Society

Hans Wilhelm Berg 1931-2009

As a child in Hitler’s Germany, he started gliding. ‘He hated marching, so he got into flying.’

Hans Wilhelm Berg 1931-2009Hans Wilhelm Berg was born on June 10, 1931, to Wilhelm and Maria Berg in the Free City of Danzig, a Baltic Sea port that is now Gdańsk, Poland. The family—Hans was the oldest of four kids—soon moved to Schneidemühl, Germany, where they ran a stationery shop. Membership in the Hitler Youth was mandatory, and Hans joined the paramilitary group (which by 1940 numbered eight million) at age nine. He “hated marching, so he got into flying,” says daughter Susan. Banned from building powered planes after the First World War, Germany had focused on gliders, which use rising air to propel flight. For Hans, soaring was freedom. Says son John, “He was totally alone in his element.”
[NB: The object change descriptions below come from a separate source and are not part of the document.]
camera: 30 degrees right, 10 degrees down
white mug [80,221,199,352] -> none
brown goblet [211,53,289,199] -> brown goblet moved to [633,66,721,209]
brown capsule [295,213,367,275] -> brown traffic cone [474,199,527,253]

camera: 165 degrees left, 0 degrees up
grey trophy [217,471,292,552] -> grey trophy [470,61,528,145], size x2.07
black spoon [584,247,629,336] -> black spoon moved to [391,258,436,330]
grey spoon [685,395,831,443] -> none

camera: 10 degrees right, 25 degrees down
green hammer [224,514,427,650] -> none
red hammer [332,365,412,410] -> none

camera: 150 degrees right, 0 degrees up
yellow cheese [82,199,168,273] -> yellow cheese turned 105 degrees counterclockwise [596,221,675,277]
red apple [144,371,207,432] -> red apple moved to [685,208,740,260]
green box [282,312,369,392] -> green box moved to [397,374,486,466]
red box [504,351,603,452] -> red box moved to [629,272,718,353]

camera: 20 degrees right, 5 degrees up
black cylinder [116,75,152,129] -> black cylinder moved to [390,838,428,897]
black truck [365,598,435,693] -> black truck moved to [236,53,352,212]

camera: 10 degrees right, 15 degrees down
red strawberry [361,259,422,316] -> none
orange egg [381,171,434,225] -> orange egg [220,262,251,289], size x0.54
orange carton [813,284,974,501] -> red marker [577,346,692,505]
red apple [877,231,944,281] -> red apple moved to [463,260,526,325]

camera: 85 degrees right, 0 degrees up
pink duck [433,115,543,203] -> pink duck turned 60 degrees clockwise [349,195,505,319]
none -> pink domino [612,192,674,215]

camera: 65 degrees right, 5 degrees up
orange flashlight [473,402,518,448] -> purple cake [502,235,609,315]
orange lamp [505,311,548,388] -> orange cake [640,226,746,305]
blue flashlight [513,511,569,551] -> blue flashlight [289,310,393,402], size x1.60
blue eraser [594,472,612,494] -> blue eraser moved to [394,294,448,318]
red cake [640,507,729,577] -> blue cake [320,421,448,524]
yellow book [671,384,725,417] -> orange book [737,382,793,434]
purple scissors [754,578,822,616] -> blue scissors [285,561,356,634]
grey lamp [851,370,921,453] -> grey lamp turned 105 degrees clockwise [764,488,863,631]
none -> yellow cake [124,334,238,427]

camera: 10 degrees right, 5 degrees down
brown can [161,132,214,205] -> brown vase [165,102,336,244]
By early 1945, Russian forces were approaching Hans’s town. One afternoon, he climbed to the top of a church and saw their tanks, painted white to blend in with the snow. Once home, he “went hysterical,” says Susan. The next morning, Schneidemühl was evacuated. (It soon became Piła, Poland.) With his mother and siblings—his father had been drafted in 1942—Hans travelled west by train, settling in Ulm, Germany. After the war, jobs were scarce, but Hans, then 14, found an apprenticeship at a bakery in another town. While he revelled in creating a product, he said disparagingly that “by noon, it would be all gone,” says daughter Barbara. A few years later, he returned to Ulm, and learned cabinetmaking instead.

Weekends were devoted to gliding—at the time a gruelling sport. To launch, a pack of people would push the glider uphill, and then run down, towing it with a bungee cord. Flights lasted mere minutes; pilots learned to constantly plan landings. And Hans always kept an air sickness bag in the cockpit. Still, his devotion was unwavering. He rode his bike to nearby soaring clubs and picked up odd jobs “just so he could do some flying,” says son Robert.

In 1951, Hans met Elisabeth Hanich at the dance hall. She was “looking for a man who didn’t drink,” and she saw Hans as “a nice and honest guy,” more interested in gliding than partying. War had “turned him off of any kind of violence,” says son Charlie, and he wanted to leave Germany. He chose Canada, where there was no draft. Elisabeth agreed; in 1953, they married, and immigrated to Windsor, Ont., where she had a friend.

Hans got a job as a welder at Chrysler, but “didn’t like the work ethic,” says Charlie. He struck out on his own as a cabinetmaker, and moved the family, which grew to include five children, to nearby LaSalle. Word of his immaculate handiwork spread. However, as a subcontractor, he “was never good at collecting money,” says Charlie, and switched to home construction, where he didn’t have to wait on builders for payment. Before the family settled in their own home, they shifted from one half-finished house to the next—despite the rough edges. When the plywood floors gave the kids splinters, Elisabeth simply applied varnish.

Though Hans was a loyal husband, he “never wanted to sit around with the family,” says Barbara. He believed in his role as the breadwinner; free time was for flying. The first in town with a personal glider, in the early ’60s, he was a founding member of the Windsor Gliding Club. Along with fellow German gliders, his uncanny ability to detect pockets of rising air was dubbed the “Old German Index.” As technology advanced, it wasn’t uncommon for Hans, who was first out and last in, to be airborne for six hours. Regardless of the conditions, he found lifts where no one else could. Says pilot John Harte, “Hans resided in the pantheon of the gods.”

As in his workshop, he insisted on proper technique on the gliding field. “You knew dad would never crash,” says Barbara. When a pilot was injured at the Windsor Gliding Club in the late ’90s, Hans blamed himself for not being there. Soon after, the club folded, and he joined the Sandhill Soaring Club in Michigan. An uncompromising craftsman, Hans built his basement to accommodate gliders, and towed one to Florida with him each year. When he talked about flying, he was uncharacteristically effusive. “His eyes lit up,” says John Harte. “His hands became gliders.” Initially, Hans balked at “playing the grandfather,” says Susan, but when her son David was born in 1979, “he was the first one to the door.” By 2006, he had nine grandchildren, and, says Barbara, “really did put family first.”

On Tuesday, May 12, Hans drove to Sandhill. It was the start of the season, and members had to complete a series of three test flights, which he did with ease. At about 3 p.m., Hans was walking back to the hangar, chatting with the chief. In mid-sentence, he collapsed. Hans died on the airfield. He was 77.